Gemma 3 4B Pre-trained Model by Google DeepMind

This model is a 4.3 billion parameter variant from the Gemma 3 family, developed by Google DeepMind. It is a lightweight, state-of-the-art open model built using the same research and technology as the Gemini models. Gemma 3 models are multimodal, capable of processing both text and image inputs to generate text outputs.

Key Capabilities

Multimodal Input: Accepts text strings and images (normalized to 896x896 resolution, encoded to 256 tokens each).
Extensive Context Window: Features a total input context of 128K tokens for the 4B, 12B, and 27B sizes, and an output context of 8192 tokens.
Multilingual Support: Trained on data including content in over 140 languages.
Diverse Task Performance: Well-suited for text generation and image understanding tasks such as question answering, summarization, and reasoning.
Efficient Deployment: Its relatively small size makes it suitable for deployment in environments with limited resources like laptops, desktops, or cloud infrastructure.

Training and Performance

The 4B model was trained on 4 trillion tokens, encompassing web documents, code, mathematics, and images.

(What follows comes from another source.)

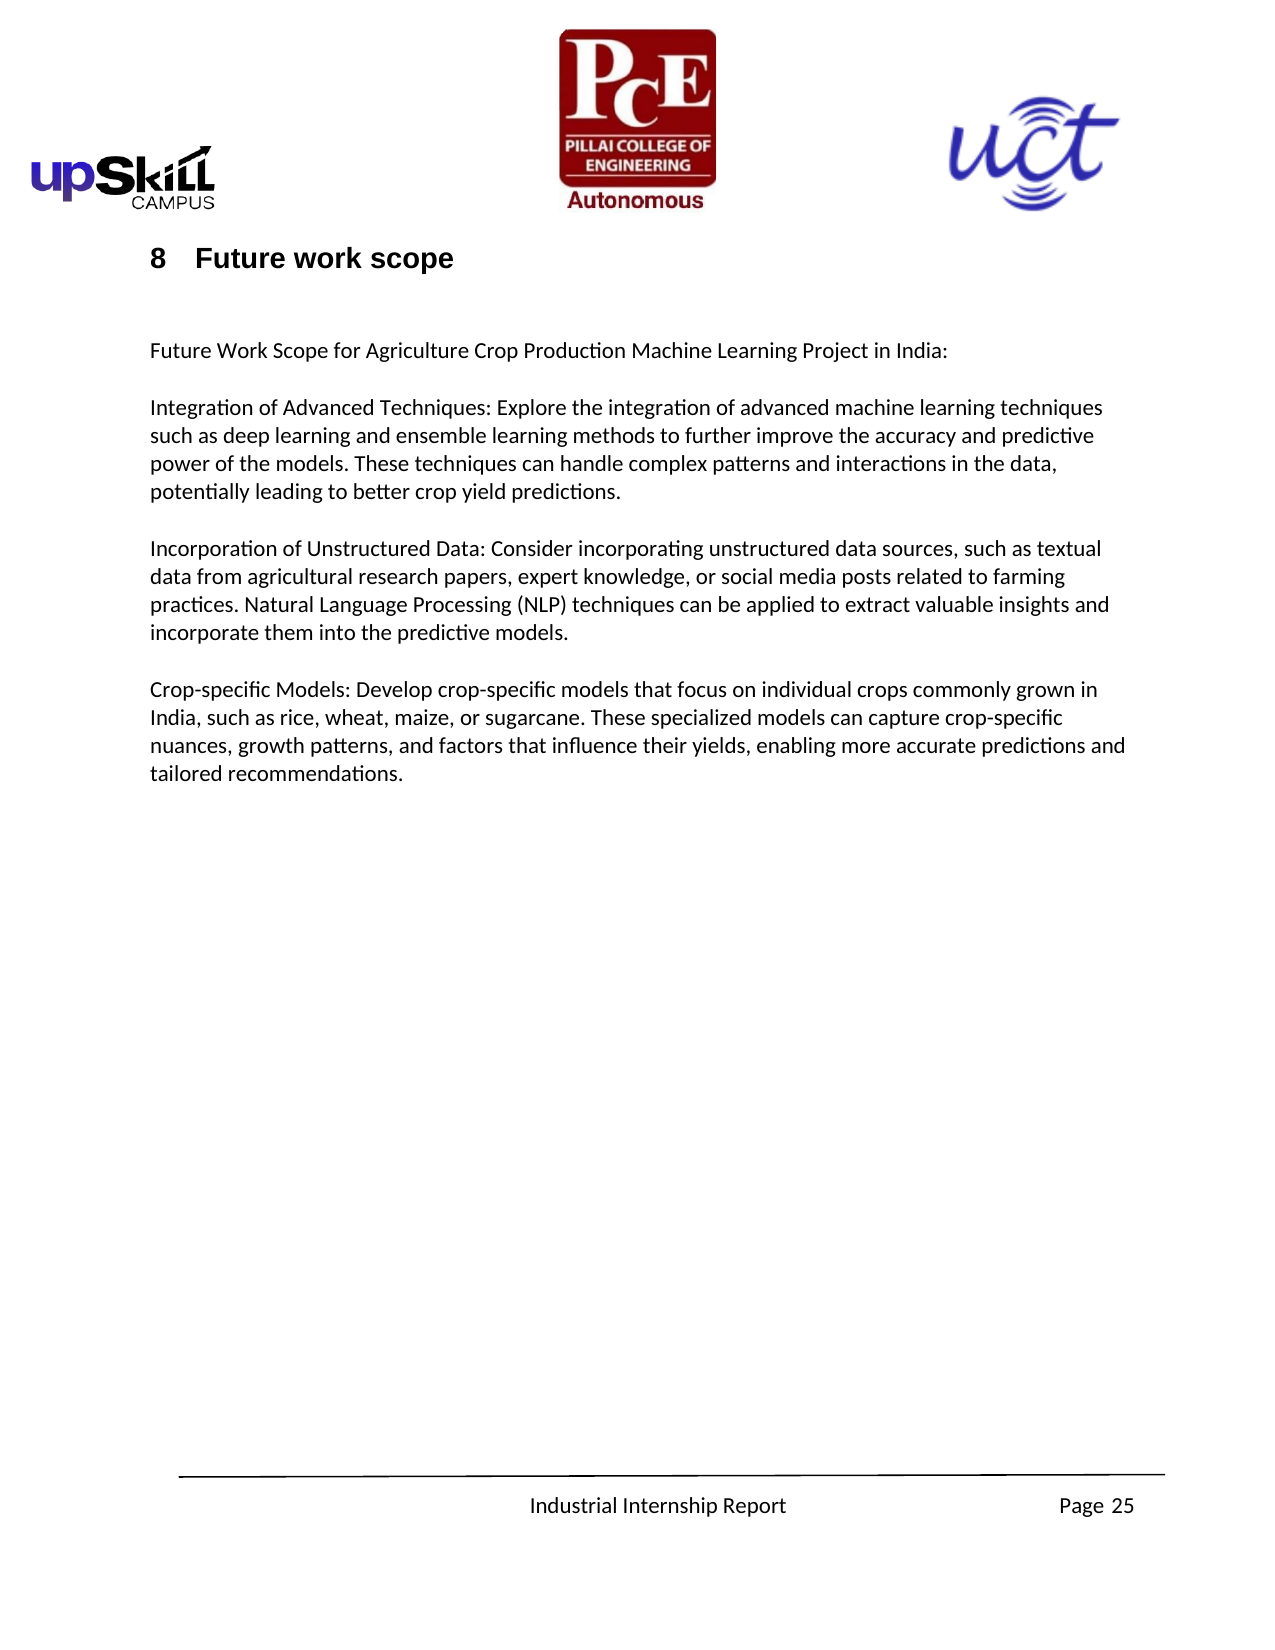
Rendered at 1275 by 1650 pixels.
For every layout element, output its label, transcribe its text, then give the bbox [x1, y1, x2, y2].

It demonstrates strong performance across various benchmarks:

Reasoning & Factuality: Achieves 77.2 on HellaSwag (10-shot) and 50.9 on BIG-Bench Hard (few-shot).
STEM & Code: Scores 59.6 on MMLU (5-shot) and 36.0 on HumanEval (0-shot).
Multilingual: Reaches 34.7 on MGSM and 57.0 on Global-MMLU-Lite.
Multimodal: Attains 102 on COCOcap and 72.8 on DocVQA (val).

Intended Usage

This model is designed for a wide range of applications, including content creation (text generation, chatbots), research and education (NLP/VLM research, language learning tools), and image data extraction.